I am experimenting with a 3 node cluster, to see what happens from a client perspective when failing over nodes and rebalancing a memcached bucket called “cache”.
For my test I created 1000 documents with a known key, I then added a new node and initiated a rebalance. As soon as this is triggered, my code fails to work and continues not to work, I simple get ClientFailure status with no exception when my code tries to read documents.
Looking at the logs it appears that I get some kind of auth failure:
2015-08-27 15:38:15,391 [Read thread #1] DEBUG Couchbase.IO.ConnectionBase - Complete opaque72 on 4b7e3a42-2a17-46b4-9e09-896e8249e9af
2015-08-27 15:38:15,391 [Read thread #1] DEBUG Couchbase.Authentication.SASL.CramMd5Mechanism - Authentication for socket 4b7e3a42-2a17-46b4-9e09-896e8249e9af failed: Auth failure
2015-08-27 15:38:15,391 [Read thread #1] DEBUG Couchbase.IO.Strategies.DefaultIOStrategy - Could not authenticate cache using Couchbase.Authentication.SASL.CramMd5Mechanism - 0e8155b4-08b0-4094-923e-ce03fb5a0aba.
2015-08-27 15:38:15,391 [Read thread #1] DEBUG Couchbase.IO.Strategies.DefaultIOStrategy - System.Security.Authentication.AuthenticationException: cache
at Couchbase.IO.Strategies.DefaultIOStrategy.Authenticate(IConnection connection)
at Couchbase.IO.Strategies.DefaultIOStrategy.Execute[T](IOperation`1 operation)
Using Couchbase Server 3.1.0 and SDK 2.1.4 I tried to reproduce with your code and could not.
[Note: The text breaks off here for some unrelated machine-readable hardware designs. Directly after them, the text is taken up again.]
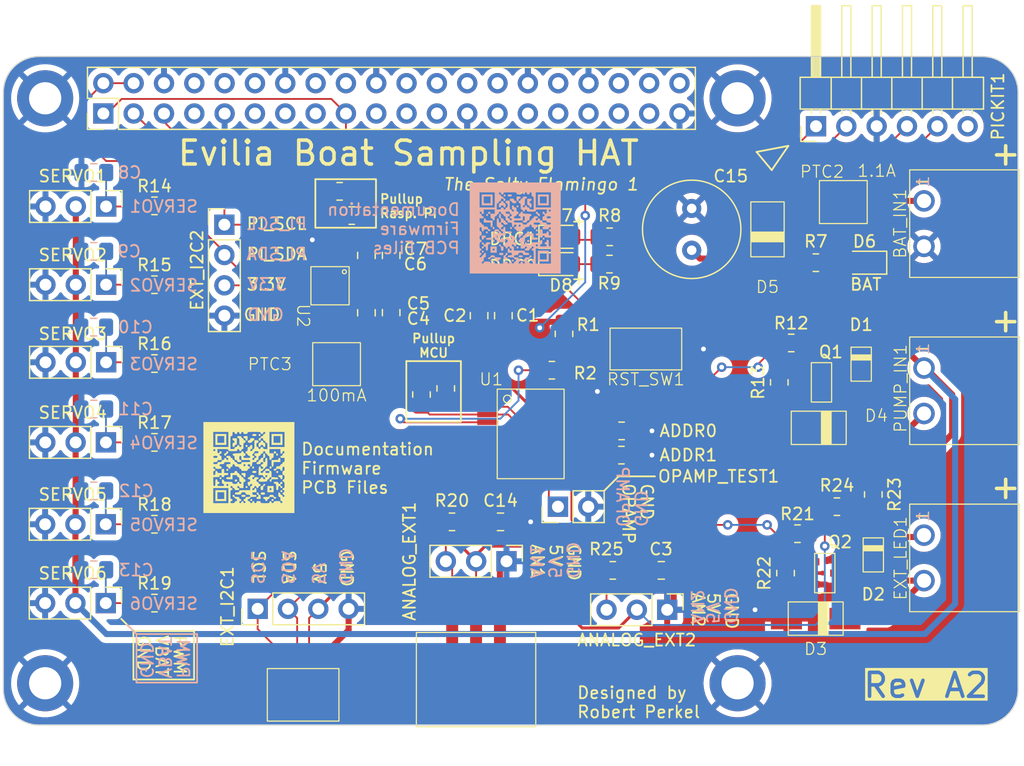
<source format=kicad_pcb>
(kicad_pcb (version 20221018) (generator pcbnew)

  (general
    (thickness 1.6)
  )

  (paper "A4")
  (title_block
    (title "Servo Control PCB")
    (date "2023-07-20")
    (rev "A2")
    (company "Designed by: Robert Perkel")
    (comment 1 "https://github.com/robperkel/evilia-boat-servo")
  )

  (layers
    (0 "F.Cu" signal)
    (31 "B.Cu" signal)
    (32 "B.Adhes" user "B.Adhesive")
    (33 "F.Adhes" user "F.Adhesive")
    (34 "B.Paste" user)
    (35 "F.Paste" user)
    (36 "B.SilkS" user "B.Silkscreen")
    (37 "F.SilkS" user "F.Silkscreen")
    (38 "B.Mask" user)
    (39 "F.Mask" user)
    (40 "Dwgs.User" user "User.Drawings")
    (41 "Cmts.User" user "User.Comments")
    (42 "Eco1.User" user "User.Eco1")
    (43 "Eco2.User" user "User.Eco2")
    (44 "Edge.Cuts" user)
    (45 "Margin" user)
    (46 "B.CrtYd" user "B.Courtyard")
    (47 "F.CrtYd" user "F.Courtyard")
    (48 "B.Fab" user)
    (49 "F.Fab" user)
    (50 "User.1" user)
    (51 "User.2" user)
    (52 "User.3" user)
    (53 "User.4" user)
    (54 "User.5" user)
    (55 "User.6" user)
    (56 "User.7" user)
    (57 "User.8" user)
    (58 "User.9" user)
  )

  (setup
    (stackup
      (layer "F.SilkS" (type "Top Silk Screen"))
      (layer "F.Paste" (type "Top Solder Paste"))
      (layer "F.Mask" (type "Top Solder Mask") (thickness 0.01))
      (layer "F.Cu" (type "copper") (thickness 0.035))
      (layer "dielectric 1" (type "core") (thickness 1.51) (material "FR4") (epsilon_r 4.5) (loss_tangent 0.02))
      (layer "B.Cu" (type "copper") (thickness 0.035))
      (layer "B.Mask" (type "Bottom Solder Mask") (thickness 0.01))
      (layer "B.Paste" (type "Bottom Solder Paste"))
      (layer "B.SilkS" (type "Bottom Silk Screen"))
      (copper_finish "None")
      (dielectric_constraints no)
    )
    (pad_to_mask_clearance 0)
    (aux_axis_origin 30 55)
    (grid_origin 59.69 0)
    (pcbplotparams
      (layerselection 0x00010fc_ffffffff)
      (plot_on_all_layers_selection 0x0000000_00000000)
      (disableapertmacros false)
      (usegerberextensions false)
      (usegerberattributes true)
      (usegerberadvancedattributes true)
      (creategerberjobfile true)
      (dashed_line_dash_ratio 12.000000)
      (dashed_line_gap_ratio 3.000000)
      (svgprecision 4)
      (plotframeref false)
      (viasonmask false)
      (mode 1)
      (useauxorigin false)
      (hpglpennumber 1)
      (hpglpenspeed 20)
      (hpglpendiameter 15.000000)
      (dxfpolygonmode true)
      (dxfimperialunits true)
      (dxfusepcbnewfont true)
      (psnegative false)
      (psa4output false)
      (plotreference true)
      (plotvalue true)
      (plotinvisibletext false)
      (sketchpadsonfab false)
      (subtractmaskfromsilk false)
      (outputformat 1)
      (mirror false)
      (drillshape 1)
      (scaleselection 1)
      (outputdirectory "")
    )
  )

  (net 0 "")
  (net 1 "Net-(J1-5V-Pad2)")
  (net 2 "GND")
  (net 3 "unconnected-(J1-GCLK0{slash}GPIO4-Pad7)")
  (net 4 "unconnected-(J1-GPIO14{slash}TXD-Pad8)")
  (net 5 "unconnected-(J1-GPIO15{slash}RXD-Pad10)")
  (net 6 "unconnected-(J1-GPIO17-Pad11)")
  (net 7 "unconnected-(J1-GPIO18{slash}PWM0-Pad12)")
  (net 8 "unconnected-(J1-GPIO27-Pad13)")
  (net 9 "unconnected-(J1-GPIO22-Pad15)")
  (net 10 "unconnected-(J1-GPIO23-Pad16)")
  (net 11 "unconnected-(J1-GPIO24-Pad18)")
  (net 12 "unconnected-(J1-MOSI0{slash}GPIO10-Pad19)")
  (net 13 "unconnected-(J1-MISO0{slash}GPIO9-Pad21)")
  (net 14 "unconnected-(J1-GPIO25-Pad22)")
  (net 15 "unconnected-(J1-SCLK0{slash}GPIO11-Pad23)")
  (net 16 "unconnected-(J1-~{CE0}{slash}GPIO8-Pad24)")
  (net 17 "unconnected-(J1-~{CE1}{slash}GPIO7-Pad26)")
  (net 18 "unconnected-(J1-ID_SD{slash}GPIO0-Pad27)")
  (net 19 "unconnected-(J1-ID_SC{slash}GPIO1-Pad28)")
  (net 20 "unconnected-(J1-GCLK1{slash}GPIO5-Pad29)")
  (net 21 "unconnected-(J1-GCLK2{slash}GPIO6-Pad31)")
  (net 22 "unconnected-(J1-PWM0{slash}GPIO12-Pad32)")
  (net 23 "unconnected-(J1-PWM1{slash}GPIO13-Pad33)")
  (net 24 "unconnected-(J1-GPIO19{slash}MISO1-Pad35)")
  (net 25 "unconnected-(J1-GPIO16-Pad36)")
  (net 26 "unconnected-(J1-GPIO26-Pad37)")
  (net 27 "unconnected-(J1-GPIO20{slash}MOSI1-Pad38)")
  (net 28 "unconnected-(J1-GPIO21{slash}SCLK1-Pad40)")
  (net 29 "Net-(SERVO1-Pin_1)")
  (net 30 "VBAT")
  (net 31 "Net-(SERVO2-Pin_1)")
  (net 32 "Net-(SERVO3-Pin_1)")
  (net 33 "Net-(SERVO4-Pin_1)")
  (net 34 "Net-(SERVO5-Pin_1)")
  (net 35 "Net-(SERVO6-Pin_1)")
  (net 36 "+5V")
  (net 37 "AN2")
  (net 38 "SCL")
  (net 39 "SDA")
  (net 40 "AN1")
  (net 41 "~{MCLR}")
  (net 42 "ICSPDAT")
  (net 43 "ICSPCLK")
  (net 44 "unconnected-(PICKIT1-Pin_6-Pad6)")
  (net 45 "Net-(U1-~{MCLR}{slash}VPP{slash}RA3)")
  (net 46 "/ADDR1")
  (net 47 "/ADDR0")
  (net 48 "Net-(D6-A)")
  (net 49 "Net-(D7-A)")
  (net 50 "Net-(D8-A)")
  (net 51 "+3.3V")
  (net 52 "PUMP_EN")
  (net 53 "Net-(Q1-G)")
  (net 54 "SERVO1")
  (net 55 "SERVO2")
  (net 56 "SERVO3")
  (net 57 "SERVO4")
  (net 58 "SERVO5")
  (net 59 "SERVO6")
  (net 60 "Net-(U1-RA2)")
  (net 61 "EXT_LED")
  (net 62 "Net-(Q2-G)")
  (net 63 "Net-(U1-RB5)")
  (net 64 "OPAMP_OUT")
  (net 65 "Net-(Q1-D)")
  (net 66 "Net-(Q2-D)")
  (net 67 "Net-(D5-PadA)")
  (net 68 "Net-(BAT_IN1-Pad1)")
  (net 69 "Net-(D2-PadK)")
  (net 70 "PI_SCL")
  (net 71 "PI_SDA")

  (footprint "Connector_PinHeader_2.54mm:PinHeader_1x03_P2.54mm_Vertical" (layer "F.Cu") (at 38.578 100.786 -90))

  (footprint "MountingHole:MountingHole_2.7mm_M2.5_DIN965_Pad" (layer "F.Cu") (at 91.5 58.5))

  (footprint "Resistor_SMD:R_0805_2012Metric_Pad1.20x1.40mm_HandSolder" (layer "F.Cu") (at 67.58 93.98 180))

  (footprint "Resistor_SMD:R_0805_2012Metric_Pad1.20x1.40mm_HandSolder" (layer "F.Cu") (at 81.788 86.36))

  (footprint "Resistor_SMD:R_0805_2012Metric_Pad1.20x1.40mm_HandSolder" (layer "F.Cu") (at 67.056 82.804 -90))

  (footprint "Capacitor_SMD:C_0805_2012Metric_Pad1.18x1.45mm_HandSolder" (layer "F.Cu") (at 71.882 76.708 -90))

  (footprint "StandardPackages_Custom:DO-214AC" (layer "F.Cu") (at 98.298 86.106 180))

  (footprint "LED_SMD:LED_0805_2012Metric_Pad1.15x1.40mm_HandSolder" (layer "F.Cu") (at 76.708 72.39))

  (footprint "Resistor_SMD:R_0805_2012Metric_Pad1.20x1.40mm_HandSolder" (layer "F.Cu") (at 98.056 72.272))

  (footprint "Connector_PinHeader_2.54mm:PinHeader_1x06_P2.54mm_Horizontal" (layer "F.Cu") (at 98.072 60.842 90))

  (footprint "Connector_Adafruit_Custom:Adafruit STEMMA, 4-pin JST SH" (layer "F.Cu") (at 55.11 105.369))

  (footprint "LED_SMD:LED_0805_2012Metric_Pad1.15x1.40mm_HandSolder" (layer "F.Cu") (at 102.136 72.272 180))

  (footprint "Connector_PinHeader_2.54mm:PinHeader_1x04_P2.54mm_Vertical" (layer "F.Cu") (at 51.3 101.269 90))

  (footprint "Resistor_SMD:R_0805_2012Metric_Pad1.20x1.40mm_HandSolder" (layer "F.Cu") (at 42.657 100.786))

  (footprint "Resistor_SMD:R_0805_2012Metric_Pad1.20x1.40mm_HandSolder" (layer "F.Cu") (at 102.87 91.686 -90))

  (footprint "Capacitor_SMD:C_0805_2012Metric_Pad1.18x1.45mm_HandSolder" (layer "F.Cu") (at 60.411 71.663 90))

  (footprint "Control Board Custom:0ZCG Series PTC" (layer "F.Cu") (at 100.358 67.192 180))

  (footprint "StandardPackages_Custom:DO-214AC" (layer "F.Cu") (at 98.044 102.084 180))

  (footprint "Resistor_SMD:R_0805_2012Metric_Pad1.20x1.40mm_HandSolder" (layer "F.Cu") (at 96.52 94.972))

  (footprint "Resistor_SMD:R_0805_2012Metric_Pad1.20x1.40mm_HandSolder" (layer "F.Cu") (at 65.024 83.312 -90))

  (footprint "Connector_PinHeader_2.54mm:PinHeader_1x03_P2.54mm_Vertical" (layer "F.Cu") (at 38.608 74.114 -90))

  (footprint "StandardPackages_Custom:SOT23-3" (layer "F.Cu") (at 98.806 98.274 -90))

  (footprint "Resistor_SMD:R_0805_2012Metric_Pad1.20x1.40mm_HandSolder" (layer "F.Cu") (at 59.182 68.326 180))

  (footprint "Resistor_SMD:R_0805_2012Metric_Pad1.20x1.40mm_HandSolder" (layer "F.Cu") (at 75.946 81.28 180))

  (footprint "MountingHole:MountingHole_2.7mm_M2.5_DIN965_Pad" (layer "F.Cu") (at 33.5 58.5))

  (footprint "Control Board Custom:BCH-381H-2GN" (layer "F.Cu") (at 107.118 97 90))

  (footprint "Capacitor_SMD:C_0805_2012Metric_Pad1.18x1.45mm_HandSolder" (layer "F.Cu") (at 85.1115 98.044))

  (footprint "Resistor_SMD:R_0805_2012Metric_Pad1.20x1.40mm_HandSolder" (layer "F.Cu") (at 95.52 98.274 -90))

  (footprint "Connector_PinHeader_2.54mm:PinHeader_1x03_P2.54mm_Vertical" (layer "F.Cu") (at 38.593 87.324 -90))

  (footprint "Control Board Custom:0ZCG Series PTC" (layer "F.Cu") (at 57.912 80.772))

  (footprint "Capacitor_SMD:C_0805_2012Metric_Pad1.18x1.45mm_HandSolder" (layer "F.Cu") (at 62.484 71.663 90))

  (footprint "Resistor_SMD:R_0805_2012Metric_Pad1.20x1.40mm_HandSolder" (layer "F.Cu") (at 94.996 82.296 -90))

  (footprint "Resistor_SMD:R_0805_2012Metric_Pad1.20x1.40mm_HandSolder" (layer "F.Cu") (at 58.166 66.294 180))

  (footprint "Resistor_SMD:R_0805_2012Metric_Pad1.20x1.40mm_HandSolder" (layer "F.Cu") (at 95.996 78.994))

  (footprint "Resistor_SMD:R_0805_2012Metric_Pad1.20x1.40mm_HandSolder" (layer "F.Cu") (at 99.822 92.71 180))

  (footprint "Control Board Custom:BCH-381H-2GN" (layer "F.Cu") (at 107.118 83 90))

  (footprint "Capacitor_SMD:C_0805_2012Metric_Pad1.18x1.45mm_HandSolder" (layer "F.Cu") (at 60.411 76.4675 -90))

  (footprint "Capacitor_SMD:C_0805_2012Metric_Pad1.18x1.45mm_HandSolder" (layer "F.Cu") (at 62.484 76.454 -90))

  (footprint "Connector_PinHeader_2.54mm:PinHeader_2x20_P2.54mm_Vertical" (layer "F.Cu") (at 38.375 59.775 90))

  (footprint "Connector_PinHeader_2.54mm:PinHeader_1x02_P2.54mm_Vertical" (layer "F.Cu") (at 76.454 92.71 90))

  (footprint "Resistor_SMD:R_0805_2012Metric_Pad1.20x1.40mm_HandSolder" (layer "F.Cu") (at 42.657 87.324))

  (footprint "Resistor_SMD:R_0805_2012Metric_Pad1.20x1.40mm_HandSolder" (layer "F.Cu") (at 81.0475 98.044 180))

  (footprint "Connector_PinHeader_2.54mm:PinHeader_1x03_P2.54mm_Vertical" (layer "F.Cu") (at 85.6035 101.346 -90))

  (footprint "Resistor_SMD:R_0805_2012Metric_Pad1.20x1.40mm_HandSolder" (layer "F.Cu") (at 42.657 67.512))

  (footprint "Connector_PinHeader_2.54mm:PinHeader_1x03_P2.54mm_Vertical" (layer "F.Cu") (at 38.608 80.614 -90))

  (footprint "MountingHole:MountingHole_2.7mm_M2.5_DIN965_Pad" (layer "F.Cu") (at 91.5 107.5))

  (footprint "StandardPackages_Custom:SOT23-3" (layer "F.Cu") (at 98.528 82.296 -90))

  (footprint "Connector_PinHeader_2.54mm:PinHeader_1x03_P2.54mm_Vertical" (layer "F.Cu") (at 38.608 67.564 -90))

  (footprint "Resistor_SMD:R_0805_2012Metric_Pad1.20x1.40mm_HandSolder" (layer "F.Cu") (at 81.772 88.392))

  (footprint "Control Board Custom:TL6400AF160QJ" (layer "F.Cu") (at 83.82 79.502 180))

  (footprint "Resistor_SMD:R_0805_2012Metric_Pad1.20x1.40mm_HandSolder" (layer "F.Cu") (at 42.657 80.72))

  (footprint "Resistor_SMD:R_0805_2012Metric_Pad1.20x1.40mm_HandSolder" (layer "F.Cu") (at 80.772 72.39))

  (footprint "Connector_PinHeader_2.54mm:PinHeader_1x04_P2.54mm_Vertical" (layer "F.Cu")
    (tstamp a0e099f7-2765-486e-ad48-80eb52c87a12)
    (at 48.514 69.088)
    (descr "Through hole straight pin header, 1x04, 2.54mm pitch, single row")
    (tags "Through hole pin header THT 1x04 2.54mm single row")
    (property "Sheetfile" "Control Board.kicad_sch")
    (property "Sheetname" "")
    (property "dnp" "")
    (property "ki_description" "Generic connector, single row, 01x04, script generated")
    (property "ki_keywords" "connector")
    (path "/8fa81066-599d-4045-8c24-c70c66f42f59")
    (attr through_hole)
    (fp_text reference "EXT_I2C2" (at -2.286 3.81 90) (layer "F.SilkS")
        (effects (font (size 1 1) (thickness 0.15)))
      (tstamp 303728c1-28f7-4f08-b569-2e56134d0927)
    )
    (fp_text value "Conn_01x04_Pin" (at 0 9.95) (layer "F.Fab")
        (effects (font (size 1 1) (thickness 0.15)))
      (tstamp c5dea2b5-7101-42df-9320-da7021306ed5)
    )
    (fp_text user "${REFERENCE}" (at 0 3.81 90) (layer "F.Fab")
        (effects (font (size 1 1) (thickness 0.15)))
      (tstamp db504348-25e0-4363-a23c-989f688283d9)
    )
    (fp_line (start -1.33 -1.33) (end 0 -1.33)
      (stroke (width 0.12) (type solid)) (layer "F.SilkS") (tstamp 4fc549ed-b16f-498c-bff8-e961d559a787))
    (fp_line (start -1.33 0) (end -1.33 -1.33)
      (stroke (width 0.12) (type solid)) (layer "F.SilkS") (tstamp 1cd29f26-2be3-4b61-9a1b-8663d3fb4b6c))
    (fp_line (start -1.33 1.27) (end -1.33 8.95)
      (stroke (width 0.12) (type solid)) (layer "F.SilkS") (tstamp 7bed0677-9ab0-4103-a1cf-5224ece506ba))
    (fp_line (start -1.33 1.27) (end 1.33 1.27)
      (stroke (width 0.12) (type solid)) (layer "F.SilkS") (tstamp 34184502-9636-4455-b931-8544e2da504f))
    (fp_line (start -1.33 8.95) (end 1.33 8.95)
      (stroke (width 0.12) (type solid)) (layer "F.SilkS") (tstamp f427c55d-08f0-4214-9bfe-e5788cbc063f))
    (fp_line (start 1.33 1.27) (end 1.33 8.95)
      (stroke (width 0.12) (type solid)) (layer "F.SilkS") (tstamp 90cab444-7d28-4c65-a83c-9ab58c6561f7))
    (fp_line (start -1.8 -1.8) (end -1.8 9.4)
      (stroke (width 0.05) (type solid)) (layer "F.CrtYd") (tstamp c55d2eda-0c60-445b-8b2b-98824e6654bf))
    (fp_line (start -1.8 9.4) (end 1.8 9.4)
      (stroke (width 0.05) (type solid)) (layer "F.CrtYd") (tstamp 47660bd5-242d-4023-bcd3-fedd51faefb1))
    (fp_line (start 1.8 -1.8) (end -1.8 -1.8)
      (stroke (width 0.05) (type solid)) (layer "F.CrtYd") (tstamp 5e0a1211-b5fd-4228-9217-b62936f80849))
    (fp_line (start 1.8 9.4) (end 1.8 -1.8)
    
... [653427 chars truncated]
</source>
I started with a 3 node cluster, then added a node and re-balanced. I then removed a node and re-balanced and did that again. Finally i added both nodes back into the cluster and re-balanced.
I never encountered any authentication or ClientFailure. What version of Couchbase Server were you using? Did the memcached bucket “cache” have a password?
The “cache” bucket do have a password, when I removed it rebalance works as you described it, I also did not get any errors.
I got another bit strange behaviour from the web interface, ops per seconds stays at 0 during my load test, only store operations causes ops per second to increase. On a production cluster ops per second is reported accurately (I assume). What could cause it to stay a 0? When debugging, I do get bytes back for the document I try to get, so there is NO functional issues with the client or server.
I couldn’t replicate this issue with a Memcached bucket and password. I noticed in your code, that you weren’t passing the password into ClusterHelper.OpenBucket so you may want to check this. I closed the ticket for now, but if you can provide steps to reproduce I’ll re-open it.
Also, the 0 ops in the Management Console may be a bug in the console; I noticed the same thing doing Upsert, but when I tabbed to another tab and back, it was working.
About the 0 ops, I am not using Thread.Sleep at the moment, but I will see if I can do some more test on this, maybe try a new install or rewriting the client part.